According to the lore, the basement of the packing house became a sacrament site for occultists. The well was used to conceal the remains of small animals that were slaughtered during their ceremonies. Apparently a small satanic group made up of local residents gathered at the empty building to secretly practice their rituals. However, they were exposed in 1896 during one of the most extravagant murder trials ever held in northeast Kentucky. It was so large that tickets were sold to the hearing and more than 5,000 people stood outside the Newport, Kentucky courthouse for information about what was taking place inside.
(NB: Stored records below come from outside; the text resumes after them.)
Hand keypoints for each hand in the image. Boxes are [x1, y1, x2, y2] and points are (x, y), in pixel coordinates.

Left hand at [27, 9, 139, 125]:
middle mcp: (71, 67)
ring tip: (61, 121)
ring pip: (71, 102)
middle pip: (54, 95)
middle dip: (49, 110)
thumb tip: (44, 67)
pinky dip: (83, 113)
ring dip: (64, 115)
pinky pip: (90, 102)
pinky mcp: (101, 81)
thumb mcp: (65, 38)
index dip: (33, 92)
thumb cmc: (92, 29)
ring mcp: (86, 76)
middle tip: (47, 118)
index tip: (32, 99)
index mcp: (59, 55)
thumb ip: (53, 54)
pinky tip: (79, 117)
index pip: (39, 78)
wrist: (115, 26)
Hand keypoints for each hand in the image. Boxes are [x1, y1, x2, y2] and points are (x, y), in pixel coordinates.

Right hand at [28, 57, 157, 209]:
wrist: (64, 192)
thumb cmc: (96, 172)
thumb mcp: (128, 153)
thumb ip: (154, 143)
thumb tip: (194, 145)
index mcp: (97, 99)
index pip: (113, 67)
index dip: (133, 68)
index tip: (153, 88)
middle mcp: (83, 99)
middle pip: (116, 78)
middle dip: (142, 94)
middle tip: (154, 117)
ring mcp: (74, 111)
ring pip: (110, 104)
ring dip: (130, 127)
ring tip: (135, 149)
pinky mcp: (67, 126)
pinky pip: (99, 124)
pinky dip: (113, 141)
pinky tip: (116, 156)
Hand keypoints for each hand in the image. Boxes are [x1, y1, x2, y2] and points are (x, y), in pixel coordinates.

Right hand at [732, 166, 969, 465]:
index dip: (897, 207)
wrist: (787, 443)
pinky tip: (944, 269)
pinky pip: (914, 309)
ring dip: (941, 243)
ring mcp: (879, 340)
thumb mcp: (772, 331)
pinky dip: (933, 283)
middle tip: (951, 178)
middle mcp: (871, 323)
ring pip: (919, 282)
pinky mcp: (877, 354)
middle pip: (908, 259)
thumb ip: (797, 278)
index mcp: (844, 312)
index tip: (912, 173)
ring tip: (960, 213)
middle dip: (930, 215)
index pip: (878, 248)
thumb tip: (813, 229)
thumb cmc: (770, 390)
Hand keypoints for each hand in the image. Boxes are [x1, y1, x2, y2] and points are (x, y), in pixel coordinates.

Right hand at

The trial, and the murder that spawned it, has become an integral part of Bobby Mackey's haunted history. 

 Pearl Bryan, the daughter of a prosperous farmer, was an attractive young woman who lived in Greencastle, Indiana in 1896. She was the youngest of 12 children from a well-known family and by the age of 22, was one of the most admired girls in the area. She had graduated from Greencastle High School in 1892 and had more than her share of suitors. Unknown to her friends and the polite members of Greencastle society, Pearl was with child. Her cousin and close friend, William Wood, had recently introduced her to Scott Jackson, who was then attending the Ohio College of Dental Surgery in Cincinnati. He and Wood, who was then attending medical school at De Pauw University, became close friends but unbeknownst to Wood, Jackson was an alleged affiliate of the occult group that met at the former slaughterhouse in Wilder. 
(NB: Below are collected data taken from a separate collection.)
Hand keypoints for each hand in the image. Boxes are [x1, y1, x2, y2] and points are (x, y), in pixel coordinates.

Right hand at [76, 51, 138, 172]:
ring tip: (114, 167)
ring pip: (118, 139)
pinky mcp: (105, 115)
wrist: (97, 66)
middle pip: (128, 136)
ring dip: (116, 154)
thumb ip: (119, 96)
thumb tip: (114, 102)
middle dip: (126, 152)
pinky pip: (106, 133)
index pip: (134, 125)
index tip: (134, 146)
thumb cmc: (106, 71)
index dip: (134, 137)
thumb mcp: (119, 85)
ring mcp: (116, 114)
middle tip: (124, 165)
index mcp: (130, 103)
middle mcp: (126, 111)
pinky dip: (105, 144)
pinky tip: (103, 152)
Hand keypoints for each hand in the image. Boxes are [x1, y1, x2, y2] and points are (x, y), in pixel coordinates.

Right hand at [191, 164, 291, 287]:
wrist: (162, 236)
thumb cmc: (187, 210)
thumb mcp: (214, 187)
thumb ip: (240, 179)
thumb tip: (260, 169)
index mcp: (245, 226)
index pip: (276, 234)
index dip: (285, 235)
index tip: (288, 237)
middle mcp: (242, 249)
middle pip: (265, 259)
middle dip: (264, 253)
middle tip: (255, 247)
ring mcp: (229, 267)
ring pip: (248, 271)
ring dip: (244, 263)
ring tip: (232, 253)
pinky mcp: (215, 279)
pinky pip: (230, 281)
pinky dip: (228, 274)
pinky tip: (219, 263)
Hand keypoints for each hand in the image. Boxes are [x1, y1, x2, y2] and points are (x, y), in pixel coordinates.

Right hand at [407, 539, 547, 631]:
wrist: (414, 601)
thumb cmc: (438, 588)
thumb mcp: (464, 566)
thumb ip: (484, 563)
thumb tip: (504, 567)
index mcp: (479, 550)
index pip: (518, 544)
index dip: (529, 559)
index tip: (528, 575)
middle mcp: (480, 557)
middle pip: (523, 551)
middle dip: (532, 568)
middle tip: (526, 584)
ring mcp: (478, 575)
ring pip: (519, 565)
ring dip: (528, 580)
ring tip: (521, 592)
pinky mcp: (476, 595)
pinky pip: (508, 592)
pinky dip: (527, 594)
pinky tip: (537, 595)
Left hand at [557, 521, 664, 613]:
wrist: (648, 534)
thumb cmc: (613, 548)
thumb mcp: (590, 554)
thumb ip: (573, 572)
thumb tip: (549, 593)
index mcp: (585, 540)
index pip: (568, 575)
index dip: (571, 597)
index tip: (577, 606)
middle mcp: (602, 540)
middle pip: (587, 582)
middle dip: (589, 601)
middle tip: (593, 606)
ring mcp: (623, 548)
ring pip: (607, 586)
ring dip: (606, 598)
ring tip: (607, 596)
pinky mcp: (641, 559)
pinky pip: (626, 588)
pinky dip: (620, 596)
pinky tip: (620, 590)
  Jackson's family was as wealthy as the Bryan's and so he was immediately acknowledged as a suitor for Pearl. He soon seduced her however and she became pregnant. Pearl turned to Wood, who in turn informed Jackson of the problem. He made provision to remedy the solution with an abortion in Cincinnati.Pearl left her parent's home on 1 February 1896 and told them that she was going to Indianapolis. Instead, she made plans to meet with Jackson and his roommate, Alonzo Walling, in Cincinnati. It would be the last time that her parents would ever see her alive. She was at that time five months pregnant. Jackson's medical skills were apparently much more incompetent than he had led his friend William Wood to believe. He first tried to induce an abortion using chemicals, apparently cocaine. The substance was later discovered in Pearl's system during an autopsy. After that, he tried to use dental tools, but that botched as well. After an hour or so, Jackson and Walling has a frightened, injured and bleeding young woman on their hands and that's when the story takes an ever darker turn. The three of them left Cincinnati and traveled across the Ohio River and into Kentucky. Jackson took them to a secluded spot near Fort Thomas and here, he and Walling murdered Pearl Bryan. 
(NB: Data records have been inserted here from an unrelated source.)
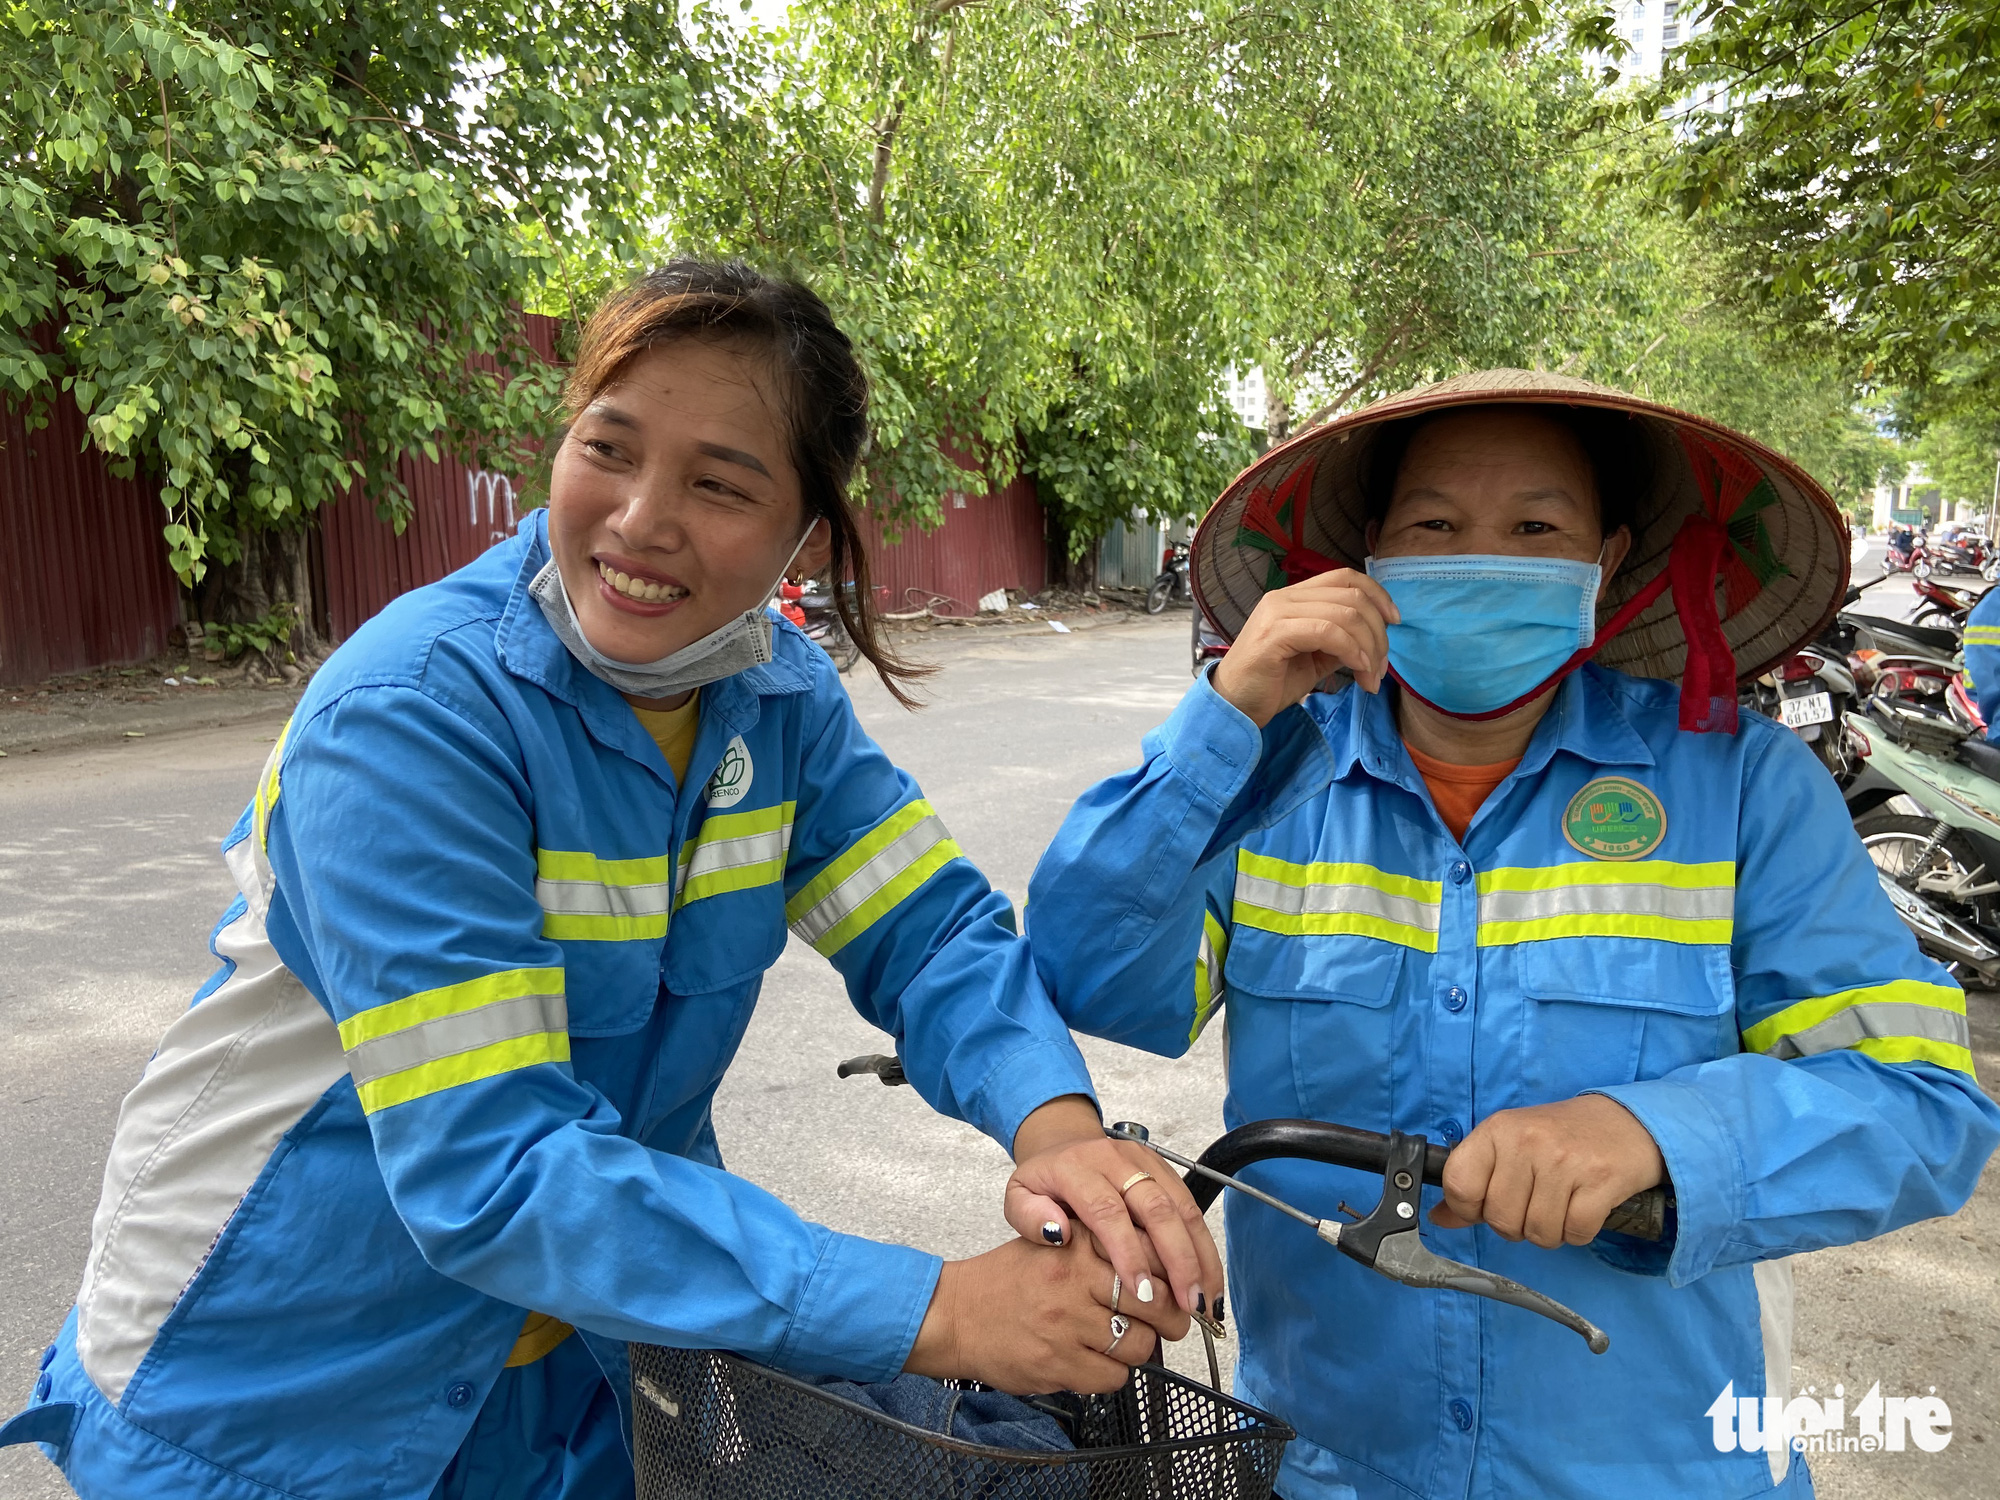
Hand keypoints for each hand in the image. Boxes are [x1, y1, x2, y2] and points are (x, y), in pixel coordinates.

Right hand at [905, 1232, 1157, 1394]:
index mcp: (1076, 1243)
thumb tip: (1161, 1270)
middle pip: (1156, 1302)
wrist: (955, 1316)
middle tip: (1172, 1323)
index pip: (1150, 1254)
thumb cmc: (1006, 1282)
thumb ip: (1101, 1249)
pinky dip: (1112, 1374)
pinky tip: (1094, 1361)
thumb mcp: (1054, 1245)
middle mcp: (1073, 1278)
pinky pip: (1113, 1377)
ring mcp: (1066, 1323)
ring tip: (1120, 1342)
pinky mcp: (1058, 1363)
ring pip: (1139, 1345)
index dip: (1173, 1275)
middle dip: (1172, 1318)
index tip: (1178, 1285)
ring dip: (1138, 1349)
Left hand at [1005, 1097, 1221, 1324]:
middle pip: (1157, 1207)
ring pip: (1183, 1206)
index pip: (1108, 1210)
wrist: (1063, 1144)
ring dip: (1199, 1255)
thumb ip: (1028, 1216)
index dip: (1128, 1252)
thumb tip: (1058, 1233)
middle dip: (1177, 1259)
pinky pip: (1192, 1205)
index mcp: (1077, 1167)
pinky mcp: (1166, 1168)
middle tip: (1187, 1304)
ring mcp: (1146, 1161)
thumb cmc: (1044, 1182)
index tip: (1141, 1293)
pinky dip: (1204, 1246)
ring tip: (1205, 1300)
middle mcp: (1116, 1159)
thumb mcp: (1017, 1196)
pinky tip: (1209, 1281)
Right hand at [1210, 568, 1399, 727]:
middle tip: (1380, 668)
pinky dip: (1351, 651)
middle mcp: (1284, 598)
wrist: (1234, 707)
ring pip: (1344, 614)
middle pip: (1351, 597)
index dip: (1377, 594)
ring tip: (1370, 677)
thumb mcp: (1315, 658)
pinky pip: (1327, 632)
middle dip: (1378, 633)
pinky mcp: (1274, 634)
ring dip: (1369, 648)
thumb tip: (1376, 639)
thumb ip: (1341, 641)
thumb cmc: (1272, 684)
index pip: (1344, 577)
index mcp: (1293, 597)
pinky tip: (1358, 670)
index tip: (1394, 621)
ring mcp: (1277, 613)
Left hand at [1430, 1095, 1664, 1248]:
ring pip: (1538, 1232)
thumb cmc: (1561, 1136)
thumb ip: (1474, 1181)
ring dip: (1549, 1231)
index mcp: (1498, 1130)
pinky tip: (1583, 1207)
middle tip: (1534, 1203)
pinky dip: (1578, 1232)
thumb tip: (1440, 1218)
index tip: (1485, 1206)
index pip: (1459, 1184)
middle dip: (1516, 1225)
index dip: (1467, 1208)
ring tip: (1560, 1204)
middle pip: (1501, 1219)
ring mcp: (1564, 1161)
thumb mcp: (1509, 1145)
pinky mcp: (1600, 1181)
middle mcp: (1527, 1142)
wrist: (1628, 1122)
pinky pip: (1575, 1233)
 Using dental instruments, they severed her head from her body. It was a "clean cut", according to the testimony of the doctor who later examined the body. He also determined that Pearl had been alive at the time because of the presence of blood on the underside of some leaves at the murder scene. Pearls' body was found about two hundred feet off the Alexandria Turnpike and less than two miles from the abandoned slaughterhouse. As her head was nowhere to be found, Pearl was identified by her shoes. They bore the imprint of Louis and Hays, a Greencastle shoe company that was able to confirm that they had been sold to Pearl Bryan. During the trial that followed, Walling testified that it had been Jackson's idea to cut Pearl up and distribute her body in the Cincinnati sewers. Only the head was taken, for which Jackson apparently had other uses. Pearl's luxurious blonde hair was later found in a valise in Jackson's room. Pearl's head was never found and legend has it that it was used during a satanic ritual at the slaughterhouse. It was then dumped into the well of blood and was lost.